Now on its sixth issue, the quarterly magazine is sold in 2,500 stores around the U.S., and in Spain, the U.K., New Zealand, Australia, the Netherlands and Canada. Food is the main focus, but it also covers health, wellness and cannabis culture (from how to host a CBD dinner party to what chefs like to eat when they get the munchies). The magazine also examines the validity of the ever-growing CBD product craze (from water to makeup), profiles athletes who manage their chronic pain with THC, and covers legislation and legalization news. “We have a section that’s kind of a state of the union, but every day there’s something new. It’s hard to keep up. We just try to pay attention and report the facts.”
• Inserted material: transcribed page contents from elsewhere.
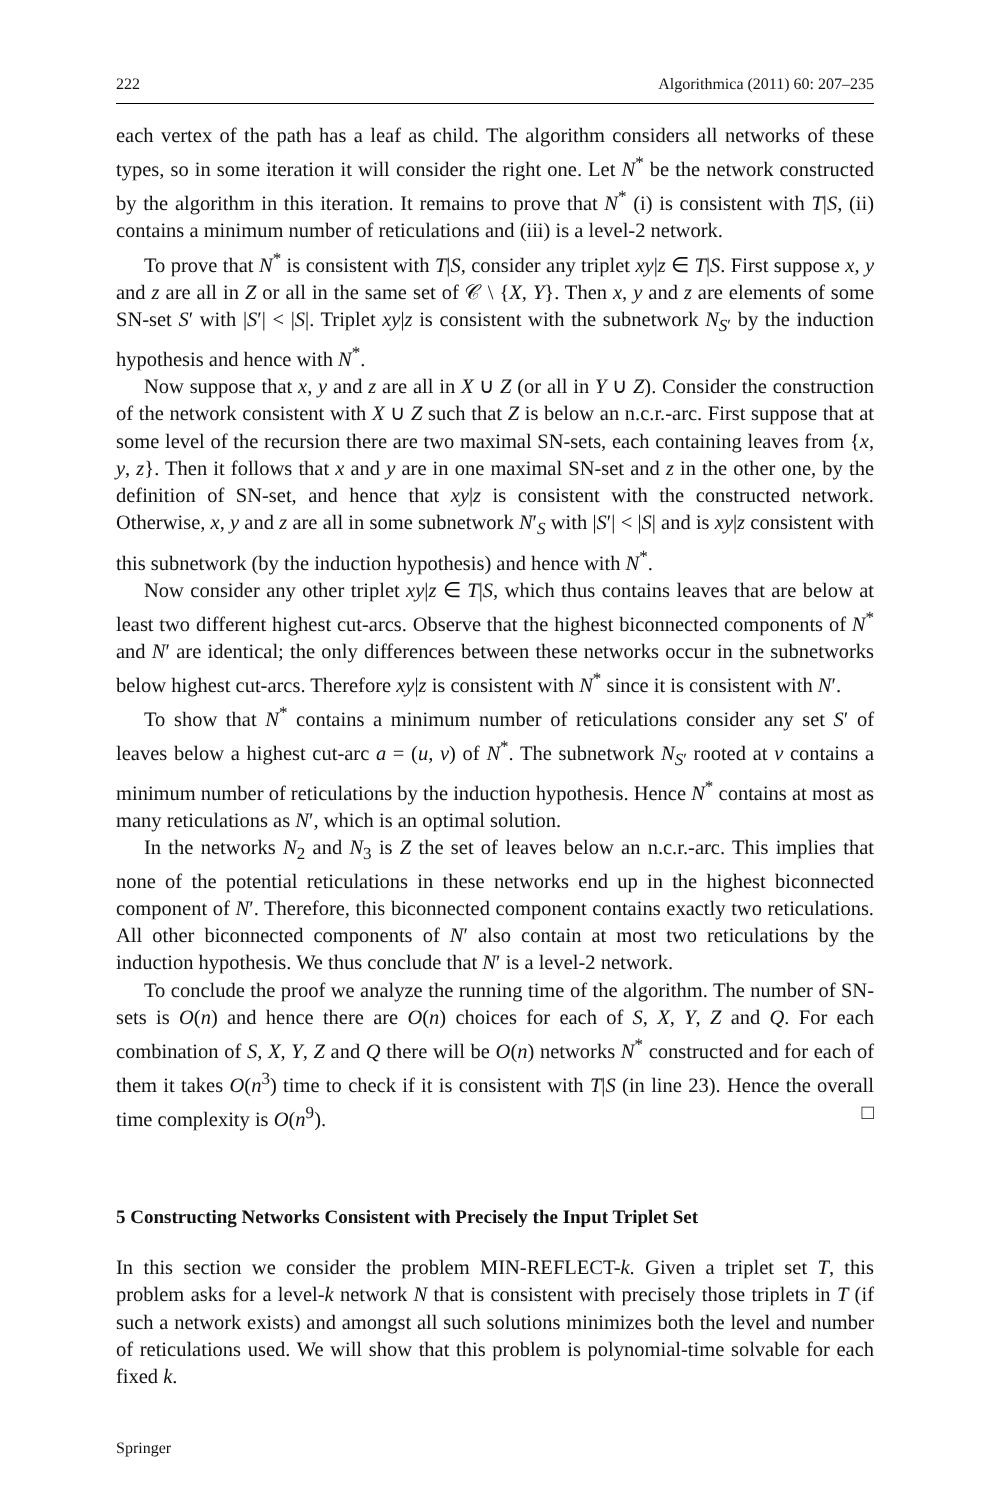222 Algorithmica (2011) 60: 207–235
each vertex of the path has a leaf as child. The algorithm considers all networks of these types, so in some iteration it will consider the right one. Let N<sup>*</sup> be the network constructed by the algorithm in this iteration. It remains to prove that N<sup>*</sup> (i) is consistent with T|S, (ii) contains a minimum number of reticulations and (iii) is a level-2 network.
To prove that N<sup>*</sup> is consistent with T|S, consider any triplet xy|z ∈ T|S. First suppose x, y and z are all in Z or all in the same set of 𝒞 \ {X, Y}. Then x, y and z are elements of some SN-set S′ with |S′| < |S|. Triplet xy|z is consistent with the subnetwork N<sub>S′</sub> by the induction hypothesis and hence with N<sup>*</sup>.
Now suppose that x, y and z are all in X ∪ Z (or all in Y ∪ Z). Consider the construction of the network consistent with X ∪ Z such that Z is below an n.c.r.-arc. First suppose that at some level of the recursion there are two maximal SN-sets, each containing leaves from {x, y, z}. Then it follows that x and y are in one maximal SN-set and z in the other one, by the definition of SN-set, and hence that xy|z is consistent with the constructed network. Otherwise, x, y and z are all in some subnetwork N′<sub>S</sub> with |S′| < |S| and is xy|z consistent with this subnetwork (by the induction hypothesis) and hence with N<sup>*</sup>.
Now consider any other triplet xy|z ∈ T|S, which thus contains leaves that are below at least two different highest cut-arcs. Observe that the highest biconnected components of N<sup>*</sup> and N′ are identical; the only differences between these networks occur in the subnetworks below highest cut-arcs. Therefore xy|z is consistent with N<sup>*</sup> since it is consistent with N′.
To show that N<sup>*</sup> contains a minimum number of reticulations consider any set S′ of leaves below a highest cut-arc a = (u, v) of N<sup>*</sup>. The subnetwork N<sub>S′</sub> rooted at v contains a minimum number of reticulations by the induction hypothesis. Hence N<sup>*</sup> contains at most as many reticulations as N′, which is an optimal solution.
In the networks N<sub>2</sub> and N<sub>3</sub> is Z the set of leaves below an n.c.r.-arc. This implies that none of the potential reticulations in these networks end up in the highest biconnected component of N′. Therefore, this biconnected component contains exactly two reticulations. All other biconnected components of N′ also contain at most two reticulations by the induction hypothesis. We thus conclude that N′ is a level-2 network.
To conclude the proof we analyze the running time of the algorithm. The number of SN-sets is O(n) and hence there are O(n) choices for each of S, X, Y, Z and Q. For each combination of S, X, Y, Z and Q there will be O(n) networks N<sup>*</sup> constructed and for each of them it takes O(n<sup>3</sup>) time to check if it is consistent with T|S (in line 23). Hence the overall time complexity is O(n<sup>9</sup>). □
5 Constructing Networks Consistent with Precisely the Input Triplet Set
In this section we consider the problem MIN-REFLECT-k. Given a triplet set T, this problem asks for a level-k network N that is consistent with precisely those triplets in T (if such a network exists) and amongst all such solutions minimizes both the level and number of reticulations used. We will show that this problem is polynomial-time solvable for each fixed k.
Springer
Rivera and her team develop the recipes, and also work with chefs who already cook with CBD or are looking to learn more. “Our first issue was challenging because no one was really talking about it,” says Rivera. “Now, chefs come forward and say they’re doing it. You also have chefs doing it but won’t talk about it in public because they’re backed by a mainstream advertiser, and then you have chefs in the middle.” While the Kitchen Toke recipes are generally for readers who have medical marijuana cards (necessary to buy THC products if you don’t live in a state where it’s legal), the nationwide availability of CBD oil derived from hemp (aka cannabidiol, which is said to offer similar therapeutic qualities of THC without the high) is a legal substitution that can be used in any recipe. “Regardless of whether you have access to THC products, you can still cook with our recipes because you can get hemp,” says Rivera.
Aside from the magazine, Rivera also produces online videos and how-tos, and is developing an app that will help pot users with dosing calculations, managing edible strengths and more. “It’s like a diary of your own cannabis path,” says Rivera. She also works with chefs to develop CBD dishes for private clients like Chicago rapper Vic Mensa, who wanted a CBD-dinner for his private album release party, and fashion designer Prabal Gurung, who had Kitchen Toke make CBD chocolate rum balls for a private-event at New York Fashion Week. “I have a chef who will take someone through a dinner by starting with THC then CBD to come down, then another THC and CBD to come up, so you’ve gone on a little roller-coaster ride and come out and you feel good,” says Rivera. Of course, for now, a dinner like that could only be pulled off in certain states, and is done only on a private event basis—just one challenge Rivera and her team face (advertising remains the biggest since some social media platforms block all cannabis content). But for now, Rivera is staying focused on the foundation.
“It takes a tablespoon of hemp CBD on anything you’re eating to make it a little more healthy,” says Rivera. “Even if you have no injuries—if you work out and have inflammation in your body, it’s really good for you.”